If you can successfully sue under the FCRA, you may receive the following damages:
- Statutory damages between $100 and $1,000
- Your actual economic losses when you were unable to qualify for credit
- Attorney’s fees
The situation may be even worse for the credit bureau if it knowingly and willingly refuses to investigate your case. Then, the FCRA explicitly allows you to recover punitive damages that can increase the size of your award.
Hire a Consumer Protection Attorney to Protect Your Rights
You should hire a consumer protection attorney when you have any issues with wrongful debt collection. Your attorney can assess your legal options and stop any wrongful practices while they prepare to file a lawsuit on your behalf. They will compile the necessary documentation and evidence to support your claim, ensuring a solid case. These attorneys are well-versed in legal procedures and can provide valuable advice on the best course of action to protect your interests and seek compensation for any damages you may have suffered.
Another crucial aspect of hiring a consumer protection lawyer is that they have the experience and resources to negotiate with lenders on your behalf. These professionals are well-versed in the tactics employed by lenders and can effectively advocate for your rights as a borrower.

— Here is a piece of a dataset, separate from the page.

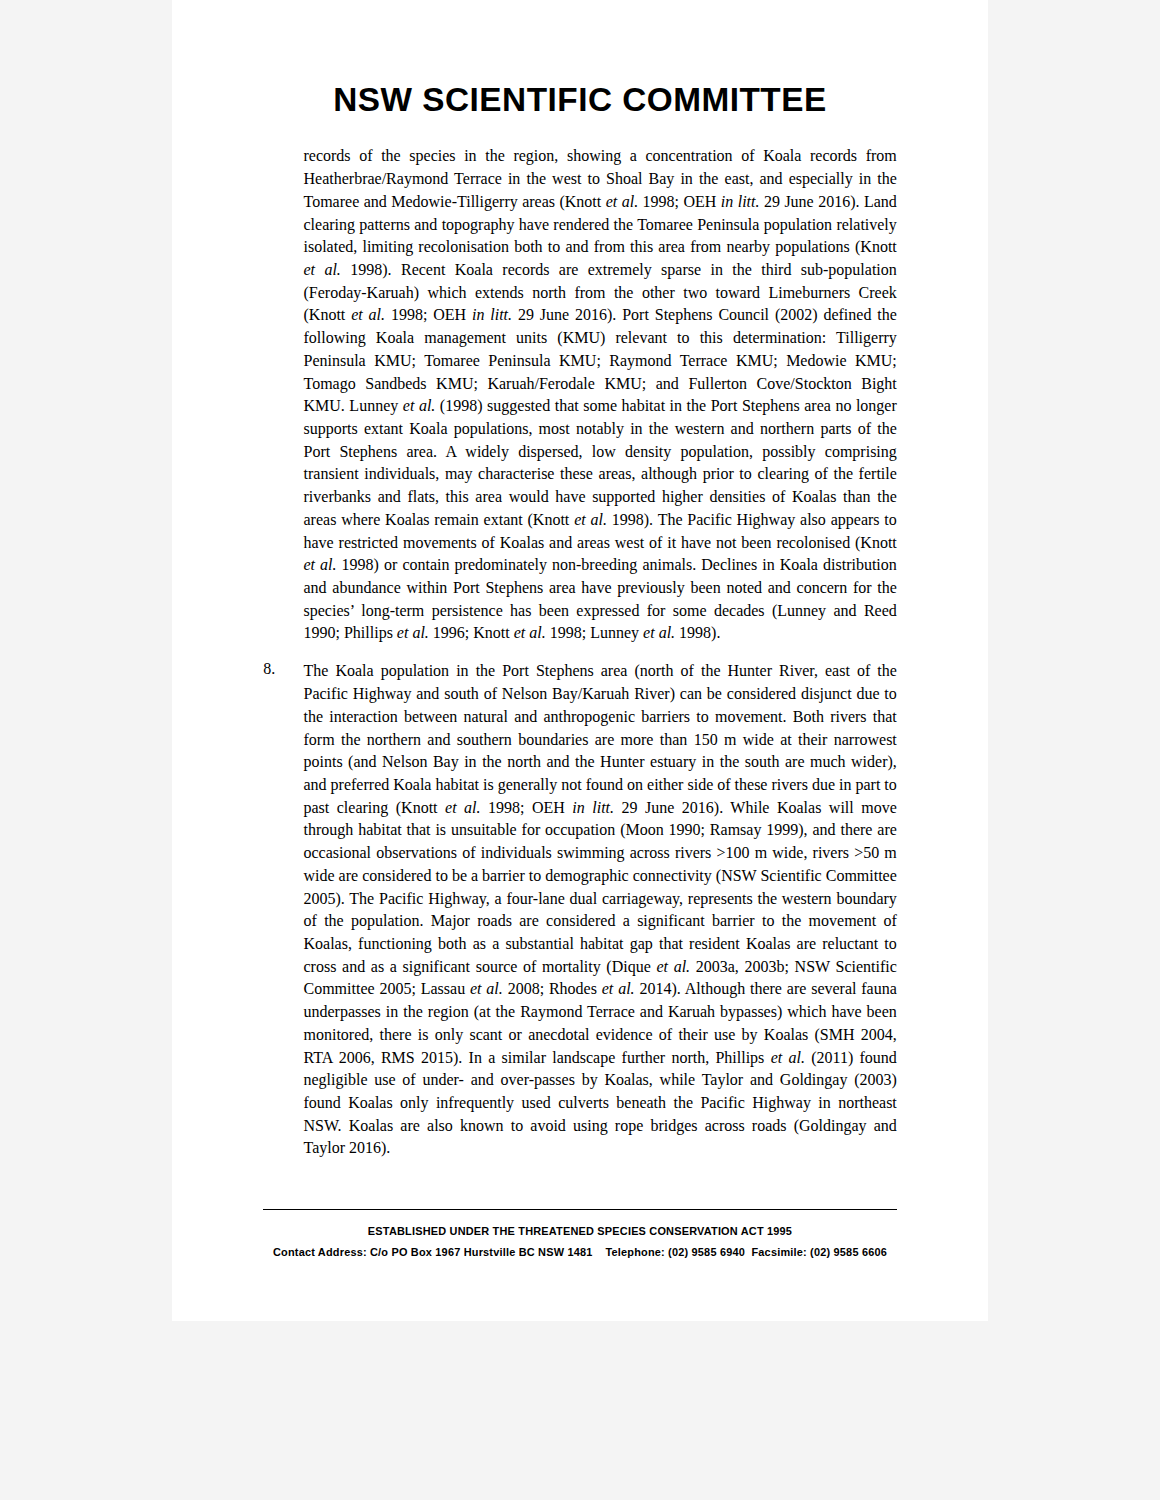NSW SCIENTIFIC COMMITTEE
records of the species in the region, showing a concentration of Koala records from Heatherbrae/Raymond Terrace in the west to Shoal Bay in the east, and especially in the Tomaree and Medowie-Tilligerry areas (Knott et al. 1998; OEH in litt. 29 June 2016). Land clearing patterns and topography have rendered the Tomaree Peninsula population relatively isolated, limiting recolonisation both to and from this area from nearby populations (Knott et al. 1998). Recent Koala records are extremely sparse in the third sub-population (Feroday-Karuah) which extends north from the other two toward Limeburners Creek (Knott et al. 1998; OEH in litt. 29 June 2016). Port Stephens Council (2002) defined the following Koala management units (KMU) relevant to this determination: Tilligerry Peninsula KMU; Tomaree Peninsula KMU; Raymond Terrace KMU; Medowie KMU; Tomago Sandbeds KMU; Karuah/Ferodale KMU; and Fullerton Cove/Stockton Bight KMU. Lunney et al. (1998) suggested that some habitat in the Port Stephens area no longer supports extant Koala populations, most notably in the western and northern parts of the Port Stephens area. A widely dispersed, low density population, possibly comprising transient individuals, may characterise these areas, although prior to clearing of the fertile riverbanks and flats, this area would have supported higher densities of Koalas than the areas where Koalas remain extant (Knott et al. 1998). The Pacific Highway also appears to have restricted movements of Koalas and areas west of it have not been recolonised (Knott et al. 1998) or contain predominately non-breeding animals. Declines in Koala distribution and abundance within Port Stephens area have previously been noted and concern for the species’ long-term persistence has been expressed for some decades (Lunney and Reed 1990; Phillips et al. 1996; Knott et al. 1998; Lunney et al. 1998).
8.
The Koala population in the Port Stephens area (north of the Hunter River, east of the Pacific Highway and south of Nelson Bay/Karuah River) can be considered disjunct due to the interaction between natural and anthropogenic barriers to movement. Both rivers that form the northern and southern boundaries are more than 150 m wide at their narrowest points (and Nelson Bay in the north and the Hunter estuary in the south are much wider), and preferred Koala habitat is generally not found on either side of these rivers due in part to past clearing (Knott et al. 1998; OEH in litt. 29 June 2016). While Koalas will move through habitat that is unsuitable for occupation (Moon 1990; Ramsay 1999), and there are occasional observations of individuals swimming across rivers >100 m wide, rivers >50 m wide are considered to be a barrier to demographic connectivity (NSW Scientific Committee 2005). The Pacific Highway, a four-lane dual carriageway, represents the western boundary of the population. Major roads are considered a significant barrier to the movement of Koalas, functioning both as a substantial habitat gap that resident Koalas are reluctant to cross and as a significant source of mortality (Dique et al. 2003a, 2003b; NSW Scientific Committee 2005; Lassau et al. 2008; Rhodes et al. 2014). Although there are several fauna underpasses in the region (at the Raymond Terrace and Karuah bypasses) which have been monitored, there is only scant or anecdotal evidence of their use by Koalas (SMH 2004, RTA 2006, RMS 2015). In a similar landscape further north, Phillips et al. (2011) found negligible use of under- and over-passes by Koalas, while Taylor and Goldingay (2003) found Koalas only infrequently used culverts beneath the Pacific Highway in northeast NSW. Koalas are also known to avoid using rope bridges across roads (Goldingay and Taylor 2016).
ESTABLISHED UNDER THE THREATENED SPECIES CONSERVATION ACT 1995 Contact Address: C/o PO Box 1967 Hurstville BC NSW 1481 Telephone: (02) 9585 6940 Facsimile: (02) 9585 6606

They will work tirelessly to challenge unfair interest rates, loan terms, and fees to secure a more favorable outcome for you.
You do not need to worry about how you will pay a consumer protection attorney. These types of attorneys will work for you on a contingency basis, and if you win your case, the defendant is often responsible for paying your attorney’s fees. Your attorney works for you without asking you for any money out of your own pocket and will not send you bills during your case. They also will not get paid for their time or services if you do not win your case.
Since there is no cost to hire a consumer protection lawyer, it makes all the sense in the world to get the legal help you need. Navigating the complexities of student loan debt can be overwhelming, but you do not have to go through it alone. By hiring a consumer protection attorney, you can gain peace of mind knowing you have a knowledgeable and experienced advocate.